Él esbozó una sonrisa sin responder. La joven se quedó un momento más, luego se alejó, mirando atrás.
Valentín se levantó. «Si he venido, toca subir». Avanzó lentamente hacia el portal. Ascendió. Pulsó el timbre.
La puerta la abrió una muchacha. Muy joven.
—¿Valentín, verdad? Pase. Lola me dijo que podía venir.
—¿Y tú quién eres?
—Lucía. Vivo al lado. La ayudo. Bueno, me voy, si necesita algo ella tiene mi número.
Lucía desapareció tras la puerta. Y él… se quedó en el umbral. En esa casa empezaron su vida juntos. Y ahí también se acabó todo. ¿Había sido un hogar o solo un punto de partida? No lo sabía.
—Valen, ¿qué haces ahí parado? —oyó la voz de Lola desde el dormitorio—. Entra.
Se quitó los zapatos, se alisó el pelo frente al espejo. Entró.
—Hola, Lola —le tembló la voz.
—Hola… Te reconocí desde la entrada. Ya no viene nadie más.
—¿De verdad no queda nadie?
—Nadie. Siéntate. Coge la silla junto a la ventana —señaló con la mano—. Quédate conmigo. Una última vez.
Intentó incorporarse, pero el dolor la derrotó al instante.
—¿Necesitas ayuda?
—No… Bueno, sí. Ayúdame.
Se acercó, percibió el olor a medicinas. La sostuvo.
—Gracias —dijo Lola con una sonrisa—. Así mejor.
—¿Tú… estás muy enferma?
—No, Valentín. No estoy enferma. Me estoy muriendo. Así de simple.
Se quedó paralizado. Ella lo decía con calma. Como si hablara del tiempo.
—No lo entiendo… No me dijiste nada…
—No. Solo quería verte. Quería decirte… que en estos treinta años no hubo un solo día en que no pensara en ti.
Hablaba rápido, como si temiera no tener tiempo. Él escuchaba, con el corazón hecho pedazos.
—Quería pedirte perdón… Por no poder darte hijos. Sé que lo deseabas… Pero si pudiera vivir de nuevo, te elegiría. Otra vez.
Valentín contuvo las lágrimas a duras penas. Intentó sonreír y no pudo.
—Yo soy quien debe disculparse… por todo.
—No, hiciste lo que creíste correcto. Pero sabes… nunca tuve a nadie más. Y a ti… nunca te olvidé.

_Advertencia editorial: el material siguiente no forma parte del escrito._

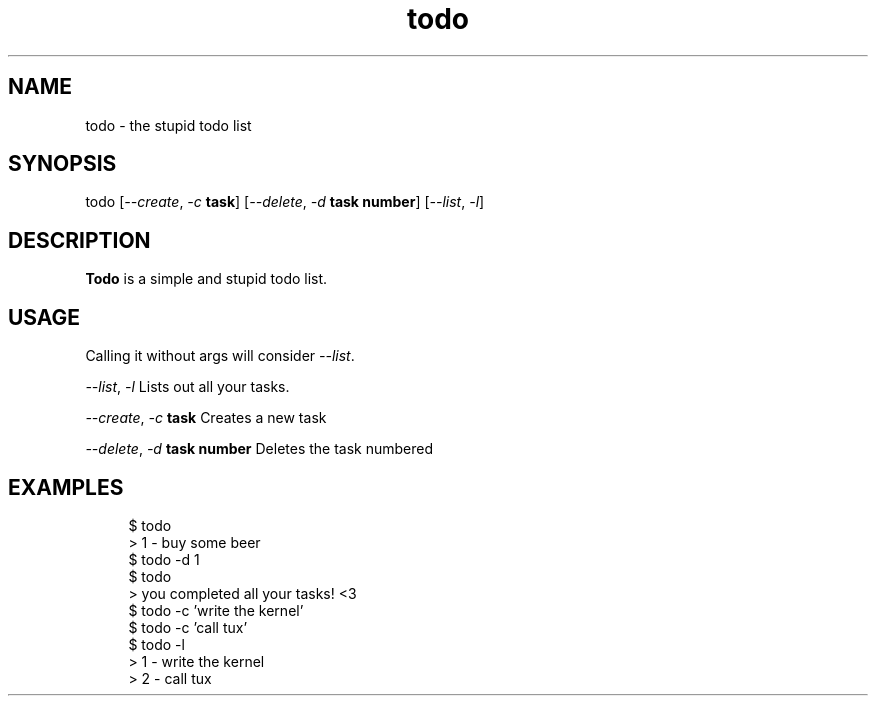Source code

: .\" Generated by scdoc 1.11.2
.\" Complete documentation for this program is not available as a GNU info page
.ie \n(.g .ds Aq \(aq
.el       .ds Aq '
.nh
.ad l
.\" Begin generated content:
.TH "todo" "1" "2022-08-13"
.P
.SH NAME
todo - the stupid todo list
.P
.SH SYNOPSIS 
todo [\fI--create\fR, \fI-c\fR \fBtask\fR]  [\fI--delete\fR, \fI-d\fR \fBtask number\fR] [\fI--list\fR,
\fI-l\fR]
.P
.SH DESCRIPTION
\fBTodo\fR is a simple and stupid todo list.\&
.P
.SH USAGE
Calling it without args will consider \fI--list\fR.\&
.P
\fI--list\fR, \fI-l\fR Lists out all your tasks.\&
.P
\fI--create\fR, \fI-c\fR \fBtask\fR Creates a new task
.P
\fI--delete\fR, \fI-d\fR \fBtask number\fR Deletes the task numbered
.P
.SH EXAMPLES
.nf
.RS 4

$ todo
> 1 - buy some beer
$ todo -d 1
$ todo
> you completed all your tasks! <3
$ todo -c \&'write the kernel\&'
$ todo -c \&'call tux\&'
$ todo -l
> 1 - write the kernel
> 2 - call tux

.fi
.RE
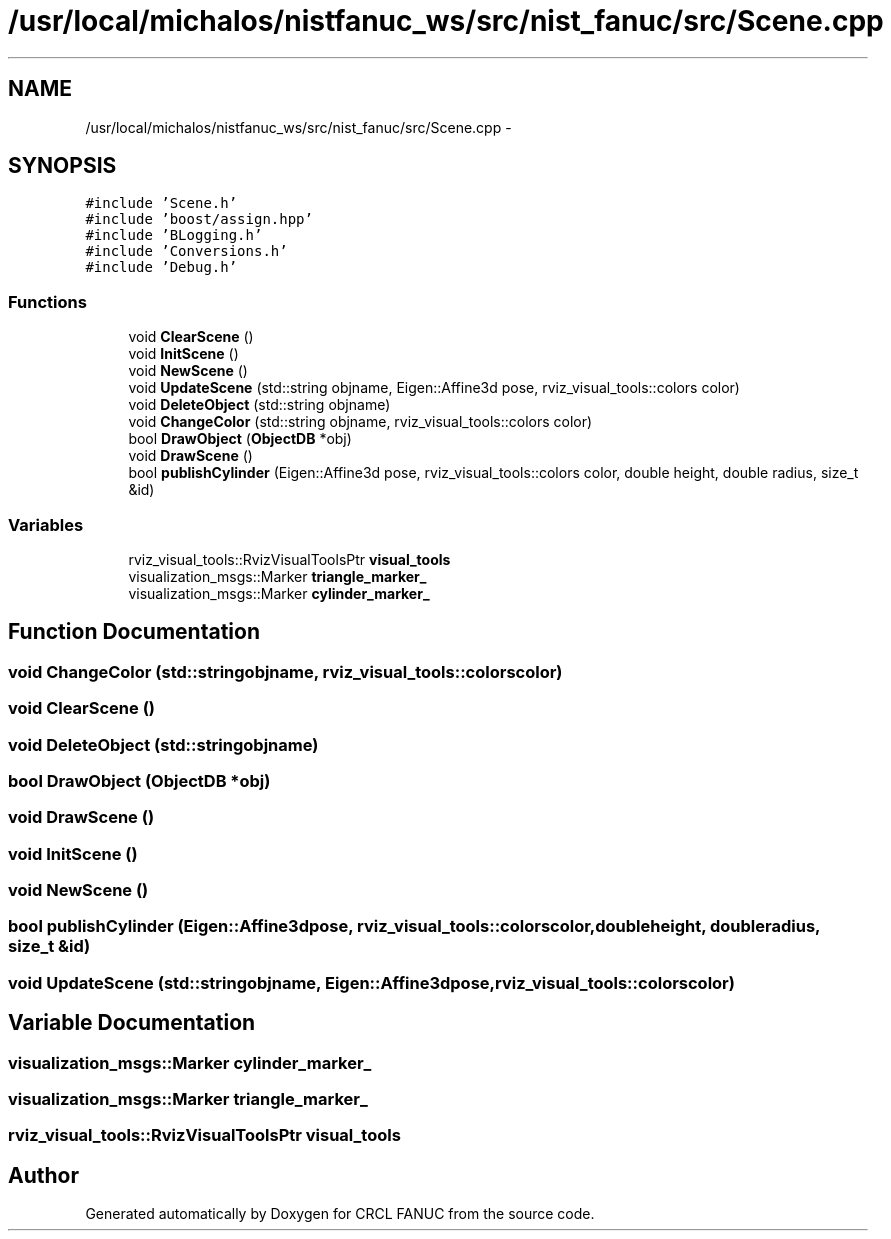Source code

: .TH "/usr/local/michalos/nistfanuc_ws/src/nist_fanuc/src/Scene.cpp" 3 "Wed Sep 28 2016" "CRCL FANUC" \" -*- nroff -*-
.ad l
.nh
.SH NAME
/usr/local/michalos/nistfanuc_ws/src/nist_fanuc/src/Scene.cpp \- 
.SH SYNOPSIS
.br
.PP
\fC#include 'Scene\&.h'\fP
.br
\fC#include 'boost/assign\&.hpp'\fP
.br
\fC#include 'BLogging\&.h'\fP
.br
\fC#include 'Conversions\&.h'\fP
.br
\fC#include 'Debug\&.h'\fP
.br

.SS "Functions"

.in +1c
.ti -1c
.RI "void \fBClearScene\fP ()"
.br
.ti -1c
.RI "void \fBInitScene\fP ()"
.br
.ti -1c
.RI "void \fBNewScene\fP ()"
.br
.ti -1c
.RI "void \fBUpdateScene\fP (std::string objname, Eigen::Affine3d pose, rviz_visual_tools::colors color)"
.br
.ti -1c
.RI "void \fBDeleteObject\fP (std::string objname)"
.br
.ti -1c
.RI "void \fBChangeColor\fP (std::string objname, rviz_visual_tools::colors color)"
.br
.ti -1c
.RI "bool \fBDrawObject\fP (\fBObjectDB\fP *obj)"
.br
.ti -1c
.RI "void \fBDrawScene\fP ()"
.br
.ti -1c
.RI "bool \fBpublishCylinder\fP (Eigen::Affine3d pose, rviz_visual_tools::colors color, double height, double radius, size_t &id)"
.br
.in -1c
.SS "Variables"

.in +1c
.ti -1c
.RI "rviz_visual_tools::RvizVisualToolsPtr \fBvisual_tools\fP"
.br
.ti -1c
.RI "visualization_msgs::Marker \fBtriangle_marker_\fP"
.br
.ti -1c
.RI "visualization_msgs::Marker \fBcylinder_marker_\fP"
.br
.in -1c
.SH "Function Documentation"
.PP 
.SS "void ChangeColor (std::stringobjname, rviz_visual_tools::colorscolor)"

.SS "void ClearScene ()"

.SS "void DeleteObject (std::stringobjname)"

.SS "bool DrawObject (\fBObjectDB\fP *obj)"

.SS "void DrawScene ()"

.SS "void InitScene ()"

.SS "void NewScene ()"

.SS "bool publishCylinder (Eigen::Affine3dpose, rviz_visual_tools::colorscolor, doubleheight, doubleradius, size_t &id)"

.SS "void UpdateScene (std::stringobjname, Eigen::Affine3dpose, rviz_visual_tools::colorscolor)"

.SH "Variable Documentation"
.PP 
.SS "visualization_msgs::Marker cylinder_marker_"

.SS "visualization_msgs::Marker triangle_marker_"

.SS "rviz_visual_tools::RvizVisualToolsPtr visual_tools"

.SH "Author"
.PP 
Generated automatically by Doxygen for CRCL FANUC from the source code\&.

Se levantó. Cogió los informes médicos de la mesilla. Leyó sin respirar: diagnóstico, metástasis, quimioterapia, ineficacia…
—Lola, pero podrían operarte… Hay posibilidades…
—Pocas. Y yo… ya no quiero vivir. Sin ti, no quiero.
Entonces lo entendió. Entendió que todo ese tiempo ella lo había amado. Y que él nunca dejó de hacerlo. Así que no tenía derecho a marcharse.
Salió del piso. En la calle, los gatos seguían esperando. Los mismos. Lo miraron como preguntando: «¿Y bien?».
Los cogió en brazos. A los cuatro. Y regresó.
—¿Para qué los traes? —preguntó Lola, sorprendida.
—Vamos a curarte —sonrió él—. Es demasiado pronto para que te vayas.
Los gatos saltaron a la cama al instante. Ronronearon. Y él… se inclinó y la besó. Como nunca lo había hecho.
Ella lloró. De felicidad.
El tratamiento fue duro. Muy duro. Pero los médicos decían: «Lo más importante es el deseo de vivir. Y el apoyo».
Y ahora Lola lo tenía.
Se recuperó. Venció. Vivió muchos años más, con Valentín, con los gatos, con amor. Verdadero.
Y aunque suene a cuento… fue real.
Porque el amor verdadero y los gatos, de verdad, hacen milagros.